FACTORS CONTROLLING P MOBILITY IN NEARSHORE AQUIFERS: THE ROLE OF SEDIMENT TRAP AND CLIMATE CHANGE

Despite considerable efforts devoted to decreasing point-source phosphorus (P) inputs into surface waters (e.g. tributaries), eutrophication primarily due to excessive P loading remains a major issue for Great Lakes ecosystem. The role of groundwater in delivering nutrients to large inland lakes, such as the Great Lakes, is poorly understood and thus this pathway is typically overlooked. Quantifying P inputs from groundwater to the Great Lakes is complicated due to existence of the reaction zone near the groundwater-lake interface in the nearshore aquifer, which may modify the delivery of P to nearshore waters. Previous marine studies observed the existence of sediment trap mechanism (“iron curtain”) whereby Fe-oxides may trap P (via sorption or co-precipitation) preventing P discharge to surface waters. The occurrence of a similar sediment trap mechanism and its impact on P mobility along Great Lakes shorelines is unknown. The goal of this study is to identify the factors controlling P mobility in nearshore aquifers and potential P loads to coastal waters, and how this may change over time as the climate changes.
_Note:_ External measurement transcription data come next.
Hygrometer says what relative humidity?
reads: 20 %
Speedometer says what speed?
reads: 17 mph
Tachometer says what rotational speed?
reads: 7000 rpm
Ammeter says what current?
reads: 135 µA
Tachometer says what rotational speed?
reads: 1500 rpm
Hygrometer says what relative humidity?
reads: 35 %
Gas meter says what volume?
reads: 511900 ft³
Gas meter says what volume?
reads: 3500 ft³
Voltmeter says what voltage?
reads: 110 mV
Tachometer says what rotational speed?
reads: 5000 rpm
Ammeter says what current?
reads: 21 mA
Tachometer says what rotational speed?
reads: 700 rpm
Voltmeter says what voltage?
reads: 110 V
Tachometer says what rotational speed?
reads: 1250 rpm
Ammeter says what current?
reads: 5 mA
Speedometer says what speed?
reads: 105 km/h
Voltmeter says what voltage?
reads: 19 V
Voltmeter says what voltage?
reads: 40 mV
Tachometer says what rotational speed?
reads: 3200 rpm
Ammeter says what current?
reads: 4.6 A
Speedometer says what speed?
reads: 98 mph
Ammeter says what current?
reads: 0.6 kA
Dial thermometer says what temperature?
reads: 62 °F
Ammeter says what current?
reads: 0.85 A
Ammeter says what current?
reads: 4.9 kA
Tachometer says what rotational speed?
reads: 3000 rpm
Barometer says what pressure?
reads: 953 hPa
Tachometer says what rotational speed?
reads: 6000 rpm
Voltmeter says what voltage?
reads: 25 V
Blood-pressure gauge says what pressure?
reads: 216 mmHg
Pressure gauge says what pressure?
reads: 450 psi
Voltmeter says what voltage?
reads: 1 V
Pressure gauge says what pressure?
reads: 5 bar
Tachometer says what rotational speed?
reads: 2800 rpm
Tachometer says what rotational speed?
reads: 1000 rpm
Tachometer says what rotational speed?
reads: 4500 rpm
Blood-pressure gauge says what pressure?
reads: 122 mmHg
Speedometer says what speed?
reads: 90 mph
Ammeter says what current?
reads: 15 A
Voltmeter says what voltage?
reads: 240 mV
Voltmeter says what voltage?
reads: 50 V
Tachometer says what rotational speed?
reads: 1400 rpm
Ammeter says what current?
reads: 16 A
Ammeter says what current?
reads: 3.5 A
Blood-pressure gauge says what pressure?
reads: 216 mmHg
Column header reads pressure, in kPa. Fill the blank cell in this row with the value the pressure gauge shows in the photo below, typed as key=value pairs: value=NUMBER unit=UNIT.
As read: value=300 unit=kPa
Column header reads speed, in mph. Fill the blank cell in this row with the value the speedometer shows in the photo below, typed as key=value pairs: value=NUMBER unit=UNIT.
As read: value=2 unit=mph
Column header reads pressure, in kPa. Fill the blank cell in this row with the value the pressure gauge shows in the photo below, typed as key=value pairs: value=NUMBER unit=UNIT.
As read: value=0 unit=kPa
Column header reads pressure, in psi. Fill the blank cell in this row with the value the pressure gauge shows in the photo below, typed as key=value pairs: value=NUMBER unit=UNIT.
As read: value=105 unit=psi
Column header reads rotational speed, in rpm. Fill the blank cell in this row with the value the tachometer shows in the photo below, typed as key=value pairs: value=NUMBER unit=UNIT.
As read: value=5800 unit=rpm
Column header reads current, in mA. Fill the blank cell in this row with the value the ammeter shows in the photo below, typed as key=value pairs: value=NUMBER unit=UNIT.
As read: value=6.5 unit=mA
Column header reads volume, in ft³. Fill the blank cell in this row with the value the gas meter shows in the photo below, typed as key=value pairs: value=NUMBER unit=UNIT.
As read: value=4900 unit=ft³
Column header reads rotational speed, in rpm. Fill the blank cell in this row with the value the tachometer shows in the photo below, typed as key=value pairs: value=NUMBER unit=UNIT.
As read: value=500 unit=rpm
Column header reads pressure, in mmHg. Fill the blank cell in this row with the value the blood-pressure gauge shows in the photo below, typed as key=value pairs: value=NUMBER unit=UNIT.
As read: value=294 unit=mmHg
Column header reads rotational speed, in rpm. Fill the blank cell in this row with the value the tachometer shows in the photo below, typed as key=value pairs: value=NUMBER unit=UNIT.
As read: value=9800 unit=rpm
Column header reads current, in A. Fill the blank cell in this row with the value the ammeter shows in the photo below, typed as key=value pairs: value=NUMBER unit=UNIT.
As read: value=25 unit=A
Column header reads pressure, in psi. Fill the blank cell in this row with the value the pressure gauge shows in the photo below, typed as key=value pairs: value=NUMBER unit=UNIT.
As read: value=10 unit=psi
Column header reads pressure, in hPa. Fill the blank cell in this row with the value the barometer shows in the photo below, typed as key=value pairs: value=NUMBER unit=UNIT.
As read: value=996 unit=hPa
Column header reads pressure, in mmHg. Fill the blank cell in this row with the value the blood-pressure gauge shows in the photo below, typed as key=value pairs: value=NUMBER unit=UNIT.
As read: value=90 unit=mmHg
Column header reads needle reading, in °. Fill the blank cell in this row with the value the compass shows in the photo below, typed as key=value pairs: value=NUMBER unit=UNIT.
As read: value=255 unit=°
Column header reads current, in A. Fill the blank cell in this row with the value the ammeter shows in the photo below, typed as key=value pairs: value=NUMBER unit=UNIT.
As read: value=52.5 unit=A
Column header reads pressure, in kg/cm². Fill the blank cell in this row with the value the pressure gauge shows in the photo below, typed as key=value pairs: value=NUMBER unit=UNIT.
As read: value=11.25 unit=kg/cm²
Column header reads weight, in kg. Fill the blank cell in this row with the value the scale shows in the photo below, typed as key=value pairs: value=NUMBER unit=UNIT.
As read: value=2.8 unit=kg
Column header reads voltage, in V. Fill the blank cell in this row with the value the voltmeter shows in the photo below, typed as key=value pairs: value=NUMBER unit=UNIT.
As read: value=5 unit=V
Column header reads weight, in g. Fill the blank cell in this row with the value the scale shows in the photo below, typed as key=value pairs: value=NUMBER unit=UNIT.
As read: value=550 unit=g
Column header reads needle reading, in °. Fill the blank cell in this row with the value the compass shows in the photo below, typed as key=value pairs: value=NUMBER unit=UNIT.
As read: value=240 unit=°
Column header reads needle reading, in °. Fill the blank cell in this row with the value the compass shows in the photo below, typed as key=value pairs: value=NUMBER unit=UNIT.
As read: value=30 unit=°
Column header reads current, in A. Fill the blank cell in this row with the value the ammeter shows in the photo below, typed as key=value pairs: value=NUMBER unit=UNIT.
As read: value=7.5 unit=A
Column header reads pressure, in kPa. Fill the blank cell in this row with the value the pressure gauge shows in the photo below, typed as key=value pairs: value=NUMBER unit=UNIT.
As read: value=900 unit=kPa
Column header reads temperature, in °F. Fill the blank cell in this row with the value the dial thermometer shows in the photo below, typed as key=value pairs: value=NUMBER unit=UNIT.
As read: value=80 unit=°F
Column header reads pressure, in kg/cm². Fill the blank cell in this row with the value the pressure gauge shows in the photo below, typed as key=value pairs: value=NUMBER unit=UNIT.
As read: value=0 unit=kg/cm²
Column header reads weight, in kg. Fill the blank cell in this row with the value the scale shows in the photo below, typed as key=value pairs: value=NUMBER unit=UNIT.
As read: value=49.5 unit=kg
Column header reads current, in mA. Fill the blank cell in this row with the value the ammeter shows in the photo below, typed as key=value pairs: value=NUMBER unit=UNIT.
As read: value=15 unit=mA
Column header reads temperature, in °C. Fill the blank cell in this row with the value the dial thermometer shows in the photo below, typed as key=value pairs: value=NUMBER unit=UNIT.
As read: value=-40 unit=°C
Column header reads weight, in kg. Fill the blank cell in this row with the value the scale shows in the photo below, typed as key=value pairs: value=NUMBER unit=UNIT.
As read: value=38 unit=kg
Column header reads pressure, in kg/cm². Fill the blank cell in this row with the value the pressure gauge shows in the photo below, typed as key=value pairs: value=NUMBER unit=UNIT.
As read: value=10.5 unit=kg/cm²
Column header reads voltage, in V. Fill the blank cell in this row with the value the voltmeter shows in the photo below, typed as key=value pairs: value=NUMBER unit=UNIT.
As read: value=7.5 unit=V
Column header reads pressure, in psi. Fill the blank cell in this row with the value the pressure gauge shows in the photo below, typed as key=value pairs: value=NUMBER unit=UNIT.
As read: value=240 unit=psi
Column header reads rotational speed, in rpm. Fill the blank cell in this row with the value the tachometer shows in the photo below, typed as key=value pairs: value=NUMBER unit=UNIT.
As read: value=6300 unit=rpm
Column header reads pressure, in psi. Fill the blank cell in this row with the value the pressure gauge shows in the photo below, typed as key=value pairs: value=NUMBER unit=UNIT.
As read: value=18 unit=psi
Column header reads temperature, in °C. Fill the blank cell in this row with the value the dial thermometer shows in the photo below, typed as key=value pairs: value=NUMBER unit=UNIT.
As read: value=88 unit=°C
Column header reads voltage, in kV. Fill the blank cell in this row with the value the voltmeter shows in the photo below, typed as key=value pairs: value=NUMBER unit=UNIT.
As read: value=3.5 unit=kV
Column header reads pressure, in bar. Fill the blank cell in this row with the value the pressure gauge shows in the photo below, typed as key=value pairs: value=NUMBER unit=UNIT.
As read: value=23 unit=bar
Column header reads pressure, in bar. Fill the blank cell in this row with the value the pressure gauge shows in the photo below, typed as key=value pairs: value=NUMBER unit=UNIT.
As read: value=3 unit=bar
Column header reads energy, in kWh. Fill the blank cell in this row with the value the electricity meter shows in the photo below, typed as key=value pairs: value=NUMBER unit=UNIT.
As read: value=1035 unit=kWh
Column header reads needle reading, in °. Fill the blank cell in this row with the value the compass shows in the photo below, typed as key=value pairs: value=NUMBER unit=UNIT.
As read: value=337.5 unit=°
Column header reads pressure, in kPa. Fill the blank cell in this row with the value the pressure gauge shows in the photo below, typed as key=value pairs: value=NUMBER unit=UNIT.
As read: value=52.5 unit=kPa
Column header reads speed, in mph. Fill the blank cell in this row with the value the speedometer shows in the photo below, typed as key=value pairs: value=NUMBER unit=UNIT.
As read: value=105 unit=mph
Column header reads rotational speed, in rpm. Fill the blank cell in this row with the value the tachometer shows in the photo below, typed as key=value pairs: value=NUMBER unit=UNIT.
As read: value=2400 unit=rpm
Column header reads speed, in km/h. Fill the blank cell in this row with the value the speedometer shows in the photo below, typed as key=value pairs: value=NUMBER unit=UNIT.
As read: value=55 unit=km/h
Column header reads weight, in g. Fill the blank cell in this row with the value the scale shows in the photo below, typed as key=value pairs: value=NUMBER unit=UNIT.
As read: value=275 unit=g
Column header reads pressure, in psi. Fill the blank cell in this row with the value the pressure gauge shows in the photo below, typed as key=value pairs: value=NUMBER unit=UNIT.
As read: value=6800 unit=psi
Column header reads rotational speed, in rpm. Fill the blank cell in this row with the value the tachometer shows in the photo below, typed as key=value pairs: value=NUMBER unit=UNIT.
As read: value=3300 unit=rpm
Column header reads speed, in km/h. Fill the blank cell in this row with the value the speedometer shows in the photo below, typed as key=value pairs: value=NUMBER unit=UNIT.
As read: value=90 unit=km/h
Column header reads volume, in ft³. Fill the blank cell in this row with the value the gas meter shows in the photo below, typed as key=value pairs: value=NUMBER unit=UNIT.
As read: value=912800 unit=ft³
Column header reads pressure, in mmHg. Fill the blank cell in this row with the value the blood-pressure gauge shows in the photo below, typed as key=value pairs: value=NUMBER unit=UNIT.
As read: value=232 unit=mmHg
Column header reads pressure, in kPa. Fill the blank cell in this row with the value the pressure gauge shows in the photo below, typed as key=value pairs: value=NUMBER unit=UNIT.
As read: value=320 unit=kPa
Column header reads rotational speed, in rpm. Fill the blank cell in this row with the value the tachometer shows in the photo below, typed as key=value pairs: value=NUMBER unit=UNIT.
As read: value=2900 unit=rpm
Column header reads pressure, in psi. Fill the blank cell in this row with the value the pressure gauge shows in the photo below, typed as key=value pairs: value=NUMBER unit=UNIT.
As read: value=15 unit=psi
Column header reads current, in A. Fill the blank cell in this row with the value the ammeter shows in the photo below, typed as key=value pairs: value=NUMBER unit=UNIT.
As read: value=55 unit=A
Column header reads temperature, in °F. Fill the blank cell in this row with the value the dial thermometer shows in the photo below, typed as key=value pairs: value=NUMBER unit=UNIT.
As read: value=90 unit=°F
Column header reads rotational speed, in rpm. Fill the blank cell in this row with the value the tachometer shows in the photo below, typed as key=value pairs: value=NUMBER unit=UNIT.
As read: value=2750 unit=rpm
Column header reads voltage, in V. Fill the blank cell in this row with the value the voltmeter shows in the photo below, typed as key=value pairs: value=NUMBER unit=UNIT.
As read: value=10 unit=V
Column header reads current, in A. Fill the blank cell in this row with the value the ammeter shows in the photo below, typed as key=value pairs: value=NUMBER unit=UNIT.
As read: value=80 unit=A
This study presents field data collected at seven beaches located along the shores of Lake Erie, Lake Huron and Lake Ontario, Canada. Elevated dissolved P (up to 100 µg/L) were observed below the groundwater-lake interface near the shoreline. In reduced nearshore aquifers, dissolved P found to be high (> 35 µg/L) due to release of P from Fe oxides at the redox boundary where more oxic surface water mixed with reduced groundwater. In more oxic nearshore aquifers, dissolved phase P was low but solid phase data indicate Fe oxide minerals act to trap the P in the nearshore aquifer. Overall the study findings demonstrate that nearshore aquifers function as a sediment trap that currently acting to decrease P loads to lakes. These sediment traps act as legacy source of P and may result in increased P loads to lakes in the future as the climate changes (e.g. more extreme lake water level changes, increase in storm surges and high waves, and increase in organic matter concentrations). The study findings are needed to inform long term water quality predictions and management focused on addressing P loading to lakes.